Otra base de nuestra formación es la calle. Ahí se puede tomar lo que nos dijeron en casa o en la escuela, o lo que les dijeron a otros en esos mismos lugares o en otras calles; aparentemente es un espacio de libertad, pero no: actuamos por inercia.
La inercia cultural nos lleva hacia el mundo moderno, y es tan fuerte que a pesar de las carencias en infraestructura y tecnología se niega lo evidente: nuestra condición humana silvestre, de pueblo. Se niega la ronda a los parques con la ronda en las plazas comerciales, el baile bajo lonas con el “antro”, y las canchas de básquet o fut llanero con el estadio. El problema no es tanto la definición de citadino o pueblerino, ya que en el fondo es lo mismo, la inercia nos arrastra hacia el sueño de Primer Mundo; sólo que los pueblerinos apenas iniciamos. Cuando en verdad seamos citadinos: robaremos, secuestraremos, mataremos.
También se niegan las cantinas con esos bares donde suenan en vivo los covers de siempre y algunos de moda. Para no entrar en detalles, en las profundidades de la música, los bares ofrecen un Curso Básico de Música Comercial que sirven tanto para socializar como para tomar cervezas sin el agobiante silencio.
En el último año de secundaria, con mis camaradas asistimos al Curso, bebíamos y fumábamos al ritmo de “Maldito duende”, “La célula que explota”, “Música ligera”. Después de 6 meses concluimos que el Curso fue aparentemente desaprovechado: odiamos seriamente esas reproducciones, un poco al sentir cómo cualquier himno personal era desgastado a muerte, y otro poco por empalago.

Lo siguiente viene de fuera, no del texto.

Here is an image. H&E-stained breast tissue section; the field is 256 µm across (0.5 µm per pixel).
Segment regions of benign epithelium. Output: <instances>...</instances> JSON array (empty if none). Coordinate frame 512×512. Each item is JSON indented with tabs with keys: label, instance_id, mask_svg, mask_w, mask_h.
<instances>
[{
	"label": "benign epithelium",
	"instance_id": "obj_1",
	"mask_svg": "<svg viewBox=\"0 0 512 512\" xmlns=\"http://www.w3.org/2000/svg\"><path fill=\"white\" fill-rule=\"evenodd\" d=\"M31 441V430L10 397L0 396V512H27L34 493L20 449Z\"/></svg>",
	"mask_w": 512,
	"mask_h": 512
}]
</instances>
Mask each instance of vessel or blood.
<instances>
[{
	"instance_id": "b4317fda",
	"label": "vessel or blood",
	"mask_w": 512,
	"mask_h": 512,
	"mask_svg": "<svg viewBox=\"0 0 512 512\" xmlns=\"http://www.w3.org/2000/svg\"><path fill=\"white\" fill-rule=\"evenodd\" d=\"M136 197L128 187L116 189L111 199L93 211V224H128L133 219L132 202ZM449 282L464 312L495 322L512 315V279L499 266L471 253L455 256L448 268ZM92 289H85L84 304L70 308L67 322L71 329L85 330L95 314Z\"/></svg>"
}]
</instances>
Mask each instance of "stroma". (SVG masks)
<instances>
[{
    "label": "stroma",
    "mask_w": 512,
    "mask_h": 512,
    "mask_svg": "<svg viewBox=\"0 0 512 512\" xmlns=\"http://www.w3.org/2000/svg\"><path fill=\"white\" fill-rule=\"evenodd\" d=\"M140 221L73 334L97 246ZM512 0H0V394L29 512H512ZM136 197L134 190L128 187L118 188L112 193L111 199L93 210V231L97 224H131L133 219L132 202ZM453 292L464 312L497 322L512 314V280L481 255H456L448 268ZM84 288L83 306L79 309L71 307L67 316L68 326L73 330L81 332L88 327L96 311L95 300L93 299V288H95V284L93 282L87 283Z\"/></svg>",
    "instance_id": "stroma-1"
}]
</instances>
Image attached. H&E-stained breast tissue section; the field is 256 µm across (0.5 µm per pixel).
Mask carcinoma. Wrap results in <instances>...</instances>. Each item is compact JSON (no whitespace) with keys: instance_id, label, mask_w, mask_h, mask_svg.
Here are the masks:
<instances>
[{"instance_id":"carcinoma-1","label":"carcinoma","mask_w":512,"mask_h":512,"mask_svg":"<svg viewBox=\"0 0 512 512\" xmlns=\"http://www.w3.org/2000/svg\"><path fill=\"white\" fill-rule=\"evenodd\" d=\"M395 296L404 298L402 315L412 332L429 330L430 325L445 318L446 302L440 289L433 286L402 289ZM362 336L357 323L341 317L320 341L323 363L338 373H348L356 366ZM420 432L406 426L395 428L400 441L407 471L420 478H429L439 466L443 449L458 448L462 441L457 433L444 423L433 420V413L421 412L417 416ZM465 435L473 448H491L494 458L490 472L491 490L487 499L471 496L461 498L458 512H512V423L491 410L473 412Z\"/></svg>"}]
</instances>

Mi situación y la de mis camaradas, por supuesto, correspondió a la inercia imperante: estaba de moda no estar a la moda. Poco a poco esa moda se hizo más específica, se le llamó Contracultura, surgieron skatos, rolers, regeceros, darketos; pero nosotros habíamos encontrado nuestro lugar en las cafeterías más recónditas o en alguna banqueta, reproduciendo esquemas poco menos conocidos (por nosotros). Luego decidimos hacer lo que hacíamos –o sea nada- en la casa de cualquiera de nosotros, y así seguimos, como dice aquel blues del Real de Catorce: fumando y riéndonos. Aunque la idea (carga ancestral) de reconocernos como esa generación que debe acumular capital para que nuestros hipotéticos nietos puedan ser millonarios continúa, y la posibilidad de mandar al demonio todo eso, también.